Mini-batch is the default in neural networks and deep learning.


11. Evaluation Metrics

R2R^2 Score

Measures how much variation in the data the model explains:

R2=1(yy^)2(yyˉ)2R^2 = 1 - \frac{\sum(y - \hat{y})^2}{\sum(y - \bar{y})^2}

  • R2=1R^2 = 1: perfect fit
  • R2=0R^2 = 0: model is no better than predicting the mean
  • R2<0R^2 < 0: model is worse than predicting the mean

Adjusted R2R^2

Penalises adding features that don't improve the fit:

Rˉ2=1(1R2)m1mn1\bar{R}^2 = 1 - (1 - R^2)\frac{m - 1}{m - n - 1}

RMSE

Root Mean Squared Error — typical prediction error in the same units as yy:

RMSE=1mi=1m(y(i)y^(i))2\text{RMSE} = \sqrt{\frac{1}{m}\sum_{i=1}^{m}(y^{(i)} - \hat{y}^{(i)})^2}

Penalises large errors heavily. Lower is better.

MAE

Mean Absolute Error — average prediction error, treating all mistakes equally:

MAE=1mi=1my(i)y^(i)\text{MAE} = \frac{1}{m}\sum_{i=1}^{m}\left|y^{(i)} - \hat{y}^{(i)}\right|

Lower is better.


12. Normal Equation

Instead of iterating with gradient descent, we can solve directly for the optimal weights in closed form:

β=(XX)1Xy\beta = (X^\top X)^{-1} X^\top y

This gives the exact β\beta that minimises the cost function — no iterations, no learning rate, no gradient descent required.

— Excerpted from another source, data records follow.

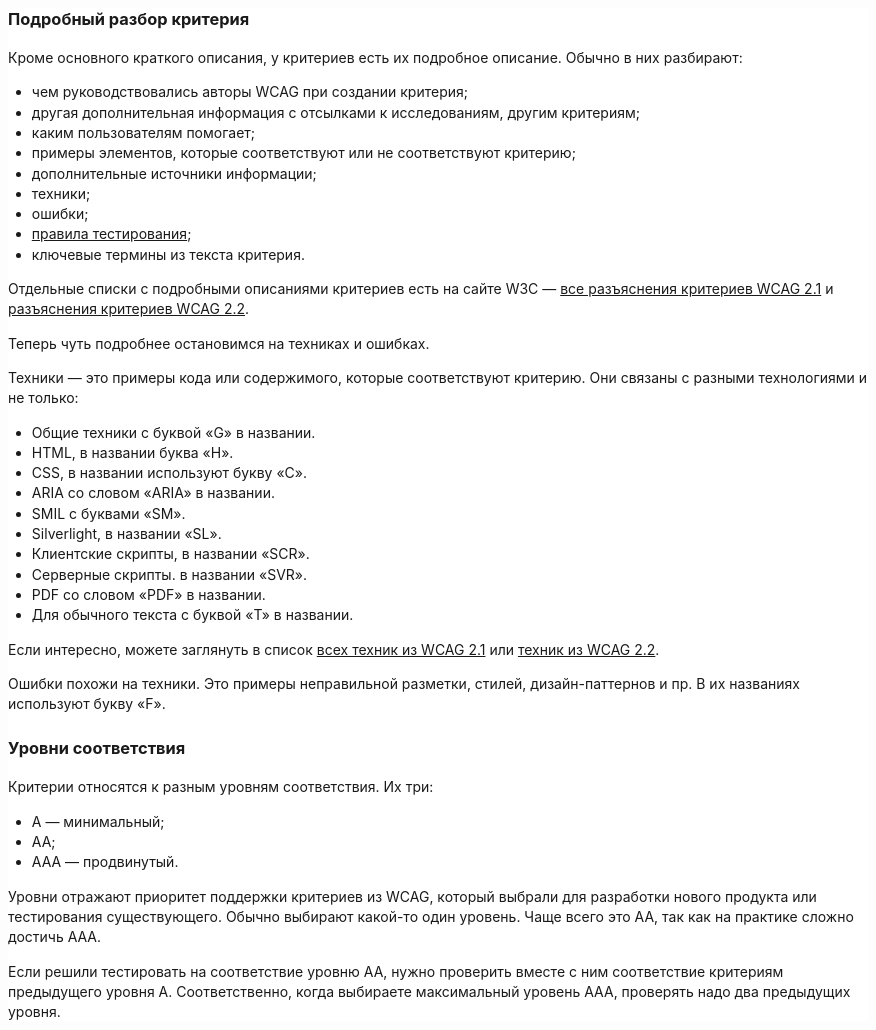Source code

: ### Подробный разбор критерия

Кроме основного краткого описания, у критериев есть их подробное описание. Обычно в них разбирают:

- чем руководствовались авторы WCAG при создании критерия;
- другая дополнительная информация с отсылками к исследованиям, другим критериям;
- каким пользователям помогает;
- примеры элементов, которые соответствуют или не соответствуют критерию;
- дополнительные источники информации;
- техники;
- ошибки;
- [правила тестирования](https://www.w3.org/WAI/WCAG22/Understanding/understanding-act-rules.html);
- ключевые термины из текста критерия.

Отдельные списки с подробными описаниями критериев есть на сайте W3C — [все разъяснения критериев WCAG 2.1](https://www.w3.org/WAI/WCAG21/Understanding/) и [разъяснения критериев WCAG 2.2](https://www.w3.org/WAI/WCAG22/Understanding/).

Теперь чуть подробнее остановимся на техниках и ошибках.

Техники — это примеры кода или содержимого, которые соответствуют критерию. Они связаны с разными технологиями и не только:

- Общие техники с буквой «G» в названии.
- HTML, в названии буква «H».
- CSS, в названии используют букву «C».
- ARIA со словом «ARIA» в названии.
- SMIL с буквами «SM».
- Silverlight, в названии «SL».
- Клиентские скрипты, в названии «SCR».
- Серверные скрипты. в названии «SVR».
- PDF со словом «PDF» в названии.
- Для обычного текста с буквой «T» в названии.

Если интересно, можете заглянуть в список [всех техник из WCAG 2.1](https://www.w3.org/WAI/WCAG21/Techniques/) или [техник из WCAG 2.2](https://www.w3.org/WAI/WCAG22/Techniques/).

Ошибки похожи на техники. Это примеры неправильной разметки, стилей, дизайн-паттернов и пр. В их названиях используют букву «F».

### Уровни соответствия

Критерии относятся к разным уровням соответствия. Их три:

- A — минимальный;
- AA;
- AAA — продвинутый.

Уровни отражают приоритет поддержки критериев из WCAG, который выбрали для разработки нового продукта или тестирования существующего. Обычно выбирают какой-то один уровень. Чаще всего это AA, так как на практике сложно достичь AAA.

Если решили тестировать на соответствие уровню AA, нужно проверить вместе с ним соответствие критериям предыдущего уровня A. Соответственно, когда выбираете максимальный уровень AAA, проверять надо два предыдущих уровня.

Pros: exact solution, simple.

Cons: requires computing (XX)1(X^\top X)^{-1}, which has complexity O(n3)O(n^3) in the number of features. Impractical for large nn.


Final Mental Model

Features  w,b  y^    Error    J(β)  J  Update    Repeat\text{Features} \;\xrightarrow{w, b}\; \hat{y} \;\xrightarrow{}\; \text{Error} \;\xrightarrow{}\; J(\beta) \;\xrightarrow{\nabla J}\; \text{Update} \;\xrightarrow{}\; \text{Repeat}

Everything in basic machine learning is built on this pipeline.